Bar and chain installed??


----------



## dezertryno (Jul 15, 2008)

Today, went out, went off the starting procedure. Pumped primer 10x in full ckoke, pulled 4 times. 1/2 choke, pulled 10x, no choke, pulled 30-40x. This with the chain guard off, bar and chain off, and the pulley for the chain on, and spinning. I can see fuel coming in and out of the carb from the lines. I have spark, a new plug to boot. No start....Any ideas? 
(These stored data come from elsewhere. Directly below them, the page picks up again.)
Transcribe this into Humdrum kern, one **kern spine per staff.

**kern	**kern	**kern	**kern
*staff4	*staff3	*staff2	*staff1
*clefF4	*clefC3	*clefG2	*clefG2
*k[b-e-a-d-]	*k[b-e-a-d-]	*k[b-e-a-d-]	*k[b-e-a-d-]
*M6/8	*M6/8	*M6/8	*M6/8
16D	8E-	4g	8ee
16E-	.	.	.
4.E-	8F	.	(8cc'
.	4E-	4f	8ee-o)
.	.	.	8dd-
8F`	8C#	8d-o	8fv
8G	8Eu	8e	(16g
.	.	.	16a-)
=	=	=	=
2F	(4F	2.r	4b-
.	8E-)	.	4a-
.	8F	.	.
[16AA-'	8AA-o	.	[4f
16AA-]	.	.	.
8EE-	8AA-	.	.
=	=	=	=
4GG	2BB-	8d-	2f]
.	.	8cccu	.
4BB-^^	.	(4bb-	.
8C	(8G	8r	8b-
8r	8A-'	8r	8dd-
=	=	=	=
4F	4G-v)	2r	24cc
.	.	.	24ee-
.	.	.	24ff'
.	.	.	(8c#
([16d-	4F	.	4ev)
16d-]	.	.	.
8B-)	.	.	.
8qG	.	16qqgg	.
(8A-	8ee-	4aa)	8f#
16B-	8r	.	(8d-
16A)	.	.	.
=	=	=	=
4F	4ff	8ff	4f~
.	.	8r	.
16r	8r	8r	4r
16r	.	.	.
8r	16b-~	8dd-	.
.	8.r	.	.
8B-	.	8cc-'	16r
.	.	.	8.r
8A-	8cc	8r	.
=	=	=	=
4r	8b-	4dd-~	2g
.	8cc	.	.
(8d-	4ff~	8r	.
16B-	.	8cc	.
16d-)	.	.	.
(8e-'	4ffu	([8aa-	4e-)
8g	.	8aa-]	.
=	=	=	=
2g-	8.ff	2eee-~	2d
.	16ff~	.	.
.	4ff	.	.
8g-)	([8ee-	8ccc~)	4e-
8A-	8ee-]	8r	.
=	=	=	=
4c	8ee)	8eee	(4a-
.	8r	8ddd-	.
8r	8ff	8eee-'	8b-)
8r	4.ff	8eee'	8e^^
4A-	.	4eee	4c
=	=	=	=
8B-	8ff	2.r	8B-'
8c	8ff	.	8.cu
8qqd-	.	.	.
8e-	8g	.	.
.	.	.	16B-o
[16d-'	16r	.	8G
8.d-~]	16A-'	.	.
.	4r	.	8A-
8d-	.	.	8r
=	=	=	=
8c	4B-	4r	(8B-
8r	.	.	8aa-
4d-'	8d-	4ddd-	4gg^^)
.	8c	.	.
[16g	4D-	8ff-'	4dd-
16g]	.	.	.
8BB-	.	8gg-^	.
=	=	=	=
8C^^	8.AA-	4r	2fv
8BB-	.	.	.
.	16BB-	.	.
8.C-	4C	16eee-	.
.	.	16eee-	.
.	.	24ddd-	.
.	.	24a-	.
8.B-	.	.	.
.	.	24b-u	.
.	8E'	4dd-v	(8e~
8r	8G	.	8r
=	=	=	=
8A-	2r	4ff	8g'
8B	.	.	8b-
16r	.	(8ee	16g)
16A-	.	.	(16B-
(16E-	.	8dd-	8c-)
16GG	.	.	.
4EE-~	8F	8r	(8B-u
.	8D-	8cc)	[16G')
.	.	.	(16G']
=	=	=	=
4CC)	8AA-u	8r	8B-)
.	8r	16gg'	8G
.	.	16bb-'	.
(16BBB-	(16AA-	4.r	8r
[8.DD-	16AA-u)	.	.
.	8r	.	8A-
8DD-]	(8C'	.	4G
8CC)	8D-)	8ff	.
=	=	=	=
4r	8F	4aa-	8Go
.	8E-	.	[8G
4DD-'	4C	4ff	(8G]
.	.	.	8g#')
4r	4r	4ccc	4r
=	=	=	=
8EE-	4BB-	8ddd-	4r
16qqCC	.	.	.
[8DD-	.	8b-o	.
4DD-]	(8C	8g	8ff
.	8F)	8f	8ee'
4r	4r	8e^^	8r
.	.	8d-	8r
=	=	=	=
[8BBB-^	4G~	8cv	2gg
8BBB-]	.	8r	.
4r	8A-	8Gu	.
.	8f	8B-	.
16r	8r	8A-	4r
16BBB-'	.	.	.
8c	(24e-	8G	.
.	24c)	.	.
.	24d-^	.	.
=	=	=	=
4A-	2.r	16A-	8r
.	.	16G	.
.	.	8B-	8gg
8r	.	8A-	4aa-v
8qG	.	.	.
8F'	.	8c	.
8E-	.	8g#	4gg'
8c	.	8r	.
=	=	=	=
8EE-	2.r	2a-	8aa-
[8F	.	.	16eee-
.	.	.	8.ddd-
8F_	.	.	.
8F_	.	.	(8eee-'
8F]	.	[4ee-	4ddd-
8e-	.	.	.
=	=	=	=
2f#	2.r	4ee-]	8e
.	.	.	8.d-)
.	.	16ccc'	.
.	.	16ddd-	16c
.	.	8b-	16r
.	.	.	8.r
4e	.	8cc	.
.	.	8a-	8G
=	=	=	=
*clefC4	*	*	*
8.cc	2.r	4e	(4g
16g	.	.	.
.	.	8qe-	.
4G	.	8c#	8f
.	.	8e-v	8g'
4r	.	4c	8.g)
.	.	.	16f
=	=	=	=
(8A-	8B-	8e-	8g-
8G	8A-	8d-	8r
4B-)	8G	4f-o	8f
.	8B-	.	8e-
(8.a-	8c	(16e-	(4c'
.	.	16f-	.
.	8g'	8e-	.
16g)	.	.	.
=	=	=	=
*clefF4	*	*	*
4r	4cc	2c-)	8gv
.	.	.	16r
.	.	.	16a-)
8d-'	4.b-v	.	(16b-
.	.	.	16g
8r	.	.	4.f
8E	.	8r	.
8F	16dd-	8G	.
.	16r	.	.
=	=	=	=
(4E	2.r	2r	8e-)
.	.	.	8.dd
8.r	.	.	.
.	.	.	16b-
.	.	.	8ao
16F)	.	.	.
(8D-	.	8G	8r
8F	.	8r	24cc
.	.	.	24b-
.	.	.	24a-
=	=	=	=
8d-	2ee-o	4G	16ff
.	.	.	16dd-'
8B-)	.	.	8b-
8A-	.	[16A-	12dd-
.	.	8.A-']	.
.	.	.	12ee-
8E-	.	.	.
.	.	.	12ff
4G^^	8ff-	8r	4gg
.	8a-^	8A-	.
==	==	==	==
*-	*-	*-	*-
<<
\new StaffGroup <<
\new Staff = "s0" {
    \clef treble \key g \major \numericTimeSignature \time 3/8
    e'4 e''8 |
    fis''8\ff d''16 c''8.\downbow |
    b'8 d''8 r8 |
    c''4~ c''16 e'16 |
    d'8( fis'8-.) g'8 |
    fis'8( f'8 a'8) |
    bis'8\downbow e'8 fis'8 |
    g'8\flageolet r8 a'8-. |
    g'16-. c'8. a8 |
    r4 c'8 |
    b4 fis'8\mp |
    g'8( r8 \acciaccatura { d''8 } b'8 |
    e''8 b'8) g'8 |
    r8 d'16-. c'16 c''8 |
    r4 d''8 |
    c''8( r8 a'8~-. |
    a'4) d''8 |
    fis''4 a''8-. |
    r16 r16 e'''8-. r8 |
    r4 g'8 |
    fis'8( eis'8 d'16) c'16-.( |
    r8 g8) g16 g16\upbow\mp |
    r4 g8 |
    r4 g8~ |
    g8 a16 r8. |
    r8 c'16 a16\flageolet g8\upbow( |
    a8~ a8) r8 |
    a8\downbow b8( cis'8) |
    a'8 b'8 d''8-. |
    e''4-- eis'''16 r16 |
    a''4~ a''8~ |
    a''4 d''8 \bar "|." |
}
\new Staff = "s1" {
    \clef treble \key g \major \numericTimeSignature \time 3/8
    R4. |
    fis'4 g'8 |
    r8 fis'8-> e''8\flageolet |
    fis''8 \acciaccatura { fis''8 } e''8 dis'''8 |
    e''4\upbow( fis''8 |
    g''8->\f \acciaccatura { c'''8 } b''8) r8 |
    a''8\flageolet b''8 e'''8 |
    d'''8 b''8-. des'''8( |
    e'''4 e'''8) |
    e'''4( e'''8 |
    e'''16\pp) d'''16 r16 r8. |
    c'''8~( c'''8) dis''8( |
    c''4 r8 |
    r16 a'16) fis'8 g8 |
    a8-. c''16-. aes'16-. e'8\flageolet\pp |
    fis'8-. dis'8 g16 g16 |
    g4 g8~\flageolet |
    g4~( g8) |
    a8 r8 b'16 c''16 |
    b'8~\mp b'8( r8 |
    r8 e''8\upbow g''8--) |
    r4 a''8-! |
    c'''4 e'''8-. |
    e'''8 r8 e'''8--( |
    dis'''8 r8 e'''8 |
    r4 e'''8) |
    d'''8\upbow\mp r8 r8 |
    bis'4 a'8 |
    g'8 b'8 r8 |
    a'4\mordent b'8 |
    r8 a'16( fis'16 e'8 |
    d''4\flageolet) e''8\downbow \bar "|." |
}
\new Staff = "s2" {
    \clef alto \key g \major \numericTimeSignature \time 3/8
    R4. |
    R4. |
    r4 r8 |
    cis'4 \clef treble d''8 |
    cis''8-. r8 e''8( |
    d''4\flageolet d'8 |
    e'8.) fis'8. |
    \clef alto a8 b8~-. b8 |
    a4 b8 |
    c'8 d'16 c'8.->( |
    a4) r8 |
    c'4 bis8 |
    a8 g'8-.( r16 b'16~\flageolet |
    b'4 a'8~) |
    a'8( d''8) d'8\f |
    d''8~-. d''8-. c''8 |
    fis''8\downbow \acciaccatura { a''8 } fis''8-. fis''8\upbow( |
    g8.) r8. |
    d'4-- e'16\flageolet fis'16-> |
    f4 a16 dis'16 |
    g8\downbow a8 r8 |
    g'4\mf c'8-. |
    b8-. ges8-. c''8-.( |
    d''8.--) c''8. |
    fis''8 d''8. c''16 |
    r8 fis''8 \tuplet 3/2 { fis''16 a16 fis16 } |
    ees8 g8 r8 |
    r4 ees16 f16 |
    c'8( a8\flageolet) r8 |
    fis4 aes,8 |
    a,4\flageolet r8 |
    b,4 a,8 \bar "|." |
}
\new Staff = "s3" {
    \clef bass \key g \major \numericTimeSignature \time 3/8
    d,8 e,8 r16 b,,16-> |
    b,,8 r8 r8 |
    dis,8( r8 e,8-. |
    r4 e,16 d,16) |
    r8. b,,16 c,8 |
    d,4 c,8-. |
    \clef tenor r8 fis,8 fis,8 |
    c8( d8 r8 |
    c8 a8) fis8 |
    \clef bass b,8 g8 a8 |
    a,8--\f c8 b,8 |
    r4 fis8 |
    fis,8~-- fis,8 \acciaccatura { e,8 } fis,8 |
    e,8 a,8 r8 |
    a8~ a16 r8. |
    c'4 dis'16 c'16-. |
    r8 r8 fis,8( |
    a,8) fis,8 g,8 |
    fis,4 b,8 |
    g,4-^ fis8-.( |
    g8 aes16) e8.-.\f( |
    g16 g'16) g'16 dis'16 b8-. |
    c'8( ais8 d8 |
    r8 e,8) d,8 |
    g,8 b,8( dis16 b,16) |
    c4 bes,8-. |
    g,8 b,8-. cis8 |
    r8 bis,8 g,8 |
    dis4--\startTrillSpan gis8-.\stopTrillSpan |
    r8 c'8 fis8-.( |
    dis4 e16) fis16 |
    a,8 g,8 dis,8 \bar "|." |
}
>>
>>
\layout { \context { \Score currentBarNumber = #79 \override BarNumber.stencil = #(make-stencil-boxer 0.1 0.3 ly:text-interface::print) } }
UPDATE....Took off the exhaust. Fired right up. I thought I had a clean screen (I can see through it) apparently not. Saw runs great with everything assembled. I'll deal with the exhaust after it soaks in gas for a day to get the remainder of the carbon off. THANKS GUYS!


----------



## dezertryno (Jul 15, 2008)

Round 2.....the exhaust looks like it came from the factory. I hit everything with the wire wheel, so it's bare metal. New screen. It won't run with the exhaust on. With the exhaust off, 1st pull, it fires immediately. I have the idle screw barely on, just enough so it runs, and the low and high screws 1 1/2 turns out. What gives?


----------



## pyro_maniac69 (Aug 12, 2007)

is it the type of muffler you can take apart? or is it one whole thing? I don't think soaking it in gas really does anything but I could be wrong, I usually take a propane torch and torch it until its cherry red and stops smoking


----------



## dezertryno (Jul 15, 2008)

I soaked it to get all the carbon off. And it's off. It's all bare metal. Yes it's the kind you can take apart. Outer shell in 2 pieces, then inner shell sandwiching the screen. 3 bolts hold the whole thing on. I even drilled extra holes for better breathing.


----------



## pyro_maniac69 (Aug 12, 2007)

is the exhaust port clogged at all? maybe its clogged a bit, and when you put the muffler on, it is stoping the airflow enough to stop it from starting


----------



## Spit (Nov 3, 2006)

If it starts & runs a easily with the bar and chain off... Seems like something is putting more of a load on the engine bar & chain on vs bar & chain off. I would look at the clutch drum and clutch and make sure that it's all free and can turn smoothly 

Spit


----------